Beyond that, the idea that there are liberal or conservative justices is anathema to the very core of what the Supreme Court is and should be. It has been vanishingly rare for any of the justices to even opine about political issues. To be clear, they may come out and make statements that hint at their political leanings, such as when Samuel Alito and Clarence Thomas publicly stated that they wished to revisit Obergefell. Even still, they did so not from a standpoint of activism or wanting to write the laws, only going as far as saying that they have concerns about the potential for discrimination against religious organizations that has resulted from the ruling. Even still, they would need to await a case to make its way all the to the court, and even then it seems unlikely that the two of them could peel off more than one of their peers on the issue, with Elena Kagan, Sonia Sotomayor and Stephen Breyer being fairly overt with their beliefs that the ruling is a matter of equal protection, with Neil Gorsuch and Roberts also likely to defer on the matter.

That brings us back to Coney Barrett. Her record and credentials in jurisprudence are well within the mainstream of American thought, with a general deference to interpreting laws as they are written.

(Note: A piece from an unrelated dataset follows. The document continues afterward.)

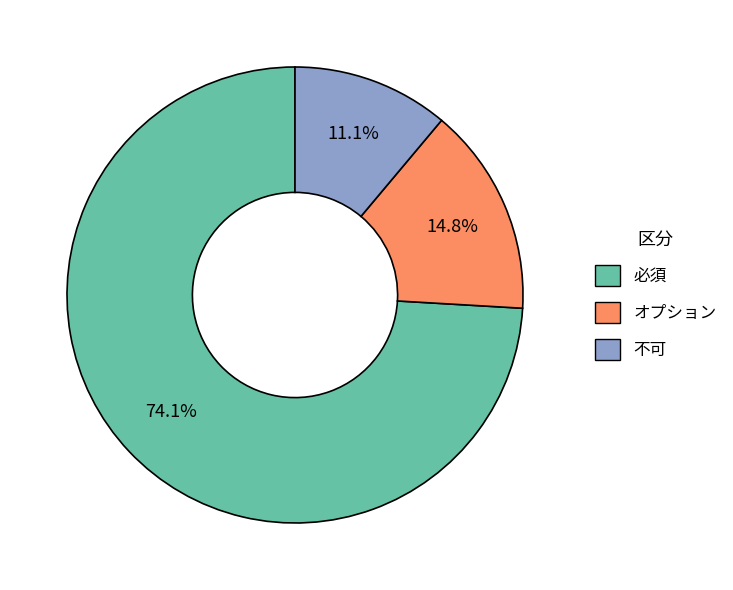

Does 必須 represent more than half of the total?

Yes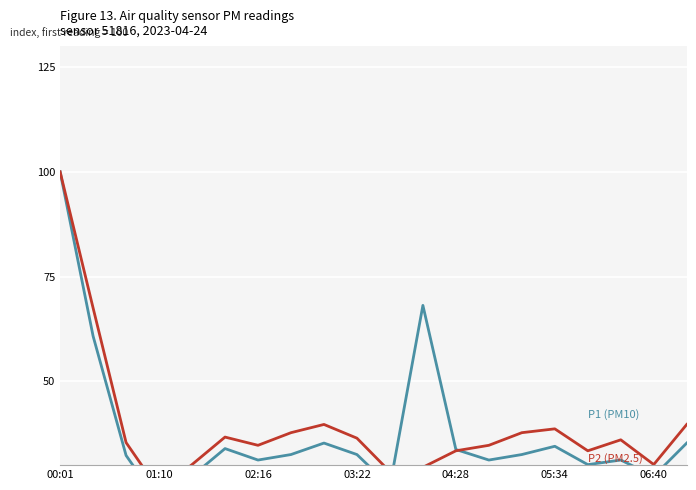

What is the total value across all series at 04:28?

67.2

She tends toward originalism — unsurprising since she comes from the Antonin Scalia school of thought having clerked for him — and her history indicates that she believes in a limited judiciary as a whole. Much of the opposition to her appointment from the left falls into one of three categories: Fear of her perceived political leanings, the hypocrisy of Republicans who declined to seat President Obama’s choice of Merrick Garland in 2016, and naked partisanship because she is being appointed by a Republican president — that the Republican president is Donald Trump only exacerbates the latter.

Judge Amy Coney Barrett
Rachel Malehorn / CC BY (

The first of these concerns is moot, as stated above, but the other two objections are also a bit self-serving. In fact, it was Democrat Senator Harry Reid in 2013 who eliminated the rule that judicial appointees needed to have 60 votes, reducing it to a simple majority as a means to shove President Obama’s choices through, subverting a rule that had been in place for nearly a century. Republicans were holding up Obama’s choices in retaliation for Democrats doing the same to President Bush during his term. It has become a game of tit-for-tat that the Democrats initiated in earnest, and the tat has blown up in their faces.

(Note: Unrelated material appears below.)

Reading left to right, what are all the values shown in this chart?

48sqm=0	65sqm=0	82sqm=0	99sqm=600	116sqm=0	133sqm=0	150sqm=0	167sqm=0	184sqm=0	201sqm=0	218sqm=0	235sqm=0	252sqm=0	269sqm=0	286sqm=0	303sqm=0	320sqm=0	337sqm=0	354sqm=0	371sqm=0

The Constitution is also quite clear on the issue; The president makes their choice, the Senate decides whether or not to seat the justice. There is no criteria for how or why they decide, so the Senate has a wide degree of leeway on the proceedings. They opted not to seat Garland, they opted to seat Gorsuch and Kavanagh, and they will likely seat Coney Barrett. Whether or not this leads to even more retaliation from the Democrats should Joe Biden win election remains to be seen, with many of his supporters openly calling for court-packing. Biden himself has gone on record in the past as opposing such measures, but the only consistent thing about Biden is how inconsistent he is. All of these options are just as legal and valid as the judiciary hearings — as galling as they may be — and well within the rights of the Senate.

The bottom line is that several of the justices on the court have had somewhat controversial in their hearings but proven to be capable adjudicators — as their records would have indicated. Indeed, all eight of the current justices have solid credentials and all of their rulings (again, save Roberts’ ruling on the ACA) have been well within the mainstream of legal thought in the United States. Coney Barrett’s record is no different — she seems likely to be among the most moderate members of the bench with her history, decidedly to the left of Thomas, Alito, and Kavanagh and to the right of Kagan, Breyer, and Sotomayor.